The question was also dealt with by the Court of Justice of the European Communities in Collins [2004] ECR 1 - 2703. At paragraph 73 of its judgment, the Court held that the right to equal treatment provided in the Treaties:-

      "... does not preclude national legislation which makes entitlement to a jobseeker's allowance conditional on a residence requirement, in so far as that requirement may be justified on the basis of objective considerations that are independent of the nationality of the persons concerned and proportionate to the legitimate aim of the national provisions."
The respondents state that it has always been and it remains the State's view that those without a right to reside in the State should not have access to social welfare entitlements and thus have made this a requirement in s. 246 cited above. I accept the respondents' argument that this provision is objectively justified in the interests of preserving the limited resources of this State in funding its social welfare system. This clearly is a logical and reasonable rationale, is one that stands independent of the nationality of the applicants herein because it applies to all citizens of Member States other than Ireland regardless of their nationality and seems proportionate to the legitimate aim of best using the limited resources of the State. Moreover, I consider that the judgment of Dunne J. in the case of Petru Solovastru and Aurica Solovastru v. Minister for Social Protection & Ors. (High Court, 9/06/2011) is also determinative of this case. Dunne J. (at paragraph 24) stated:-
      "A right of an EU citizen to reside in another Member State is not unrestricted. It is governed by the 2004 Directive in this country, that Directive has been implemented by the 2006 Regulations ...."

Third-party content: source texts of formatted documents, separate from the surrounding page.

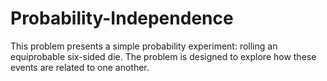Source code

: # Probability-Independence
This problem presents a simple probability experiment: rolling an equiprobable six-sided die. The problem is designed to explore how these events are related to one another.
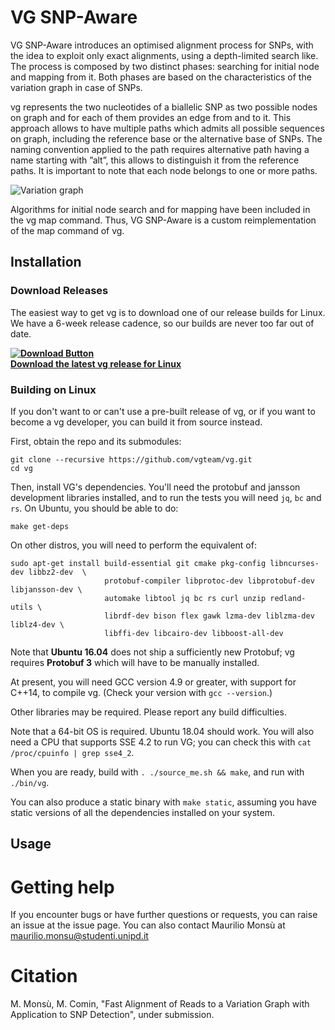 # VG SNP-Aware

VG SNP-Aware introduces an optimised alignment process for SNPs,  with the idea to  exploit  only  exact  alignments,  using  a  depth-limited  search  like.   The  process  is composed by two distinct phases: searching for initial node and mapping from it. Both phases are based on the characteristics of the variation graph in case of SNPs.

vg represents the two nucleotides of a biallelic SNP as two possible nodes on graph and for each of them provides an edge from and to it.  This approach allows to have multiple paths which admits all possible sequences on graph, including the reference base or the alternative base of SNPs.  The naming convention applied to the path requires alternative path having a name starting with ”alt”,  this allows to distinguish it from the reference paths. It is important to note that each node belongs to one or more paths.

![Variation graph](https://raw.githubusercontent.com/monsmau/vg/vg_snp_aware/doc/figures/variationgraph_with_SNP_ID_SEQ_PATH.png)

Algorithms for initial node search and for mapping have been included in the vg map command. Thus, VG SNP-Aware is a custom reimplementation of the map command of vg. 

## Installation

### Download Releases

The easiest way to get vg is to download one of our release builds for Linux. We have a 6-week release cadence, so our builds are never too far out of date.

**[![Download Button](doc/figures/download-linux.png)](https://github.com/vgteam/vg/releases/latest)**  
**[Download the latest vg release for Linux](https://github.com/vgteam/vg/releases/latest)**


### Building on Linux

If you don't want to or can't use a pre-built release of vg, or if you want to become a vg developer, you can build it from source instead.

First, obtain the repo and its submodules:

    git clone --recursive https://github.com/vgteam/vg.git
    cd vg
    
Then, install VG's dependencies. You'll need the protobuf and jansson development libraries installed, and to run the tests you will need `jq`, `bc` and `rs`. On Ubuntu, you should be able to do:

    make get-deps
    
On other distros, you will need to perform the equivalent of:

    sudo apt-get install build-essential git cmake pkg-config libncurses-dev libbz2-dev  \
                         protobuf-compiler libprotoc-dev libprotobuf-dev libjansson-dev \
                         automake libtool jq bc rs curl unzip redland-utils \
                         librdf-dev bison flex gawk lzma-dev liblzma-dev liblz4-dev \
                         libffi-dev libcairo-dev libboost-all-dev
                         
Note that **Ubuntu 16.04** does not ship a sufficiently new Protobuf; vg requires **Protobuf 3** which will have to be manually installed.

At present, you will need GCC version 4.9 or greater, with support for C++14, to compile vg. (Check your version with `gcc --version`.)

Other libraries may be required. Please report any build difficulties.

Note that a 64-bit OS is required. Ubuntu 18.04 should work. You will also need a CPU that supports SSE 4.2 to run VG; you can check this with `cat /proc/cpuinfo | grep sse4_2`.

When you are ready, build with `. ./source_me.sh && make`, and run with `./bin/vg`.

You can also produce a static binary with `make static`, assuming you have static versions of all the dependencies installed on your system.




## Usage



# Getting help
If you encounter bugs or have further questions or requests, you can raise an issue at the issue page. You can also contact Maurilio Monsù at maurilio.monsu@studenti.unipd.it

# Citation
 M. Monsù, M. Comin, "Fast Alignment of Reads to a Variation Graph with Application to SNP Detection", under submission.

6.5 In the light of the above findings I do not think the question as to whether the applicants are still self-employed arises. They are both, in fact, no longer employed in any work at all. They have never been employed by anyone or anybody in the State. Furthermore, I fail to see the significance of whether the Jobseeker's Allowance is social security or social assistance. If the applicants obtain access to any support from the social welfare system of the State, then they have become a financial burden upon it.

6.6 For all the above reasons, the applicants are not entitled to the reliefs sought herein.